[from the drawing board of Fabrice Parme]
I'm not going to talk about how Tiny Tyrant came into being. That'll be for another time.
Instead I want to tell you about the birth of another work I created with Lewis Trondheim.
In June 2004, Trondheim and I were invited to attend a comics convention in Haarlem, in the Netherlands. Lewis was just starting to work on his book Désoeuvré, in which he explored how comics artists handle getting old—a crucial question that he was asking himself and his fellow authors (and, not uncharacteristically, a weird premise for a book).
After a pretty packed first day at the convention, we were heading back to our hotel. Lewis was wondering where to go next in his career. He explained that he had rummaged around a lot and couldn't really see what else he could invent. I think he was a bit tired, to tell you the truth, because I don't for a second buy the thought of Trondheim ever being short of original ideas. To help him get over his despondency, I pointed out that, sure, he might have explored tons of different directions in terms of storytelling, but everything remained to be invented from the standpoint of drawing. I talked about composition, color, signage, modern art, cubism, abstract art; about the possibility of designing the page differently based on graphic networks, on shapes. He told me to keep talking about these things, that he found it nourishing.
When we got to the hotel, we sat down at the
desk in his room with paper and pencils. I started filling his notebook with sketches and scribbles to explain a
bit better what I had in mind. My idea
was to take the formal ingredients underlying comics and rearrange them
differently—for example, not using panels or strips. Lewis thought that was a really fun idea, but
as it was getting late he said we should try to find a common thread of meaning
holding all those ideas together, and first grab some sleep. I headed back to my room with shapes swirling
in my head.
By breakfast the next morning, Lewis had found the common thread: an alien from outer space crash-lands on Earth in the middle of the Jurassic period. Through a labyrinthine system you can follow various routes taken by this character, spanning all epochs of humanity. Depending on what path he takes, the alien will get eaten, crushed, trampled, chopped to pieces, etc. Only one path will allow him to repair his flying saucer and return home. The story was as bare-bones as possible: an issue of survival, no frills. Exactly what was needed to cause the form to blossom. No panels, no strips, no text balloons. A fresco 32 feet long, starting with the cover and ending with the back cover. As we ate our breakfast, I continued to fill Lewis's sketchbook with diagrams. The authors at our table were watching us with interest. We explained to our Dutch publisher what was going on. Right away he was game. A month later I found the title: OVNI (that's UFO in French). At the same moment Lewis was launching Shampooing, his imprint at Delcourt. OVNI would be for Shampooing first, then for our Dutch publisher.

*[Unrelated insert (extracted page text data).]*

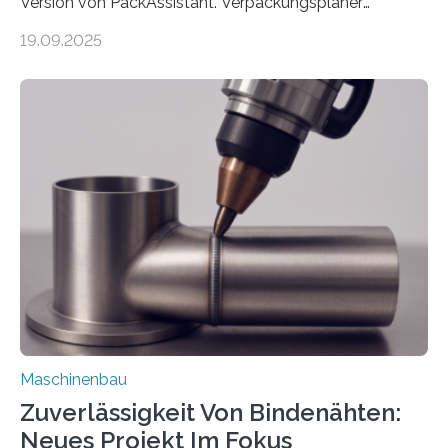
Version von PackAssistant. Verpackungsplaner
weltweit nutzen die Software in den Branchen
19.09.2025
Automobil, Maschinenbau und in der Zulieferindustrie.
Mit der Funktion Pärchenbildung lassen sich nun zwei
Teile als eine Einheit verpacken. Die Anordnung kann
der Benutzer vorgeben und erhält so mehr Kontrolle
über die Positionierung der Bauteile. Die ebenfalls neue
Automatisierungsschnittstelle dient dazu, die Software
besser in spezifische Unternehmensprozesse
einzubinden. Sankt Augustin – Zur Messe FACHPACK
vom 23. bis 25. September in Nürnberg…
Maschinenbau
Zuverlässigkeit Von Bindenähten:
Neues Projekt Im Fokus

All that was left was to give birth to the
beast, which involved a 14-month pregnancy for the colorist and me, and a
14-day process for Lewis.
To be able to produce the book we had to come
up with a new method. Computer-assisted
design gave us the greatest flexibility in coloring and the use of archives and
image banks, as well as the most freedom to invent through collage,
distortions, variations, filters or compositions. That's why the original pages of OVNI were
done on the computer, with some parts drawn on paper then scanned and others
done directly on screen using the graphic palette.
Trondheim's script looked more like a musical score: there were indications concerning the roads to follow; there were pratfalls, jokes, open proposals. I followed his score whenever possible. Sometimes I improvised, because the composition of the image impacted the story. I took side roads, moved jokes, dropped a few and suggested new ones. Even when a two-page spread was almost complete, Lewis would still come up with new solutions and original finds. Working on the computer allowed us to course-correct until the last minute, because we were working on several layers—up to 50!
In the end, I believe the book truly looks like no other and demonstrates that there's always plenty of stuff left to invent.
When the book came out in France, a producer wanted to make a series of cartoons out of it. Would it be impossible to adapt? Not necessarily, it's just a matter of going back to the drawing board and finding the trick.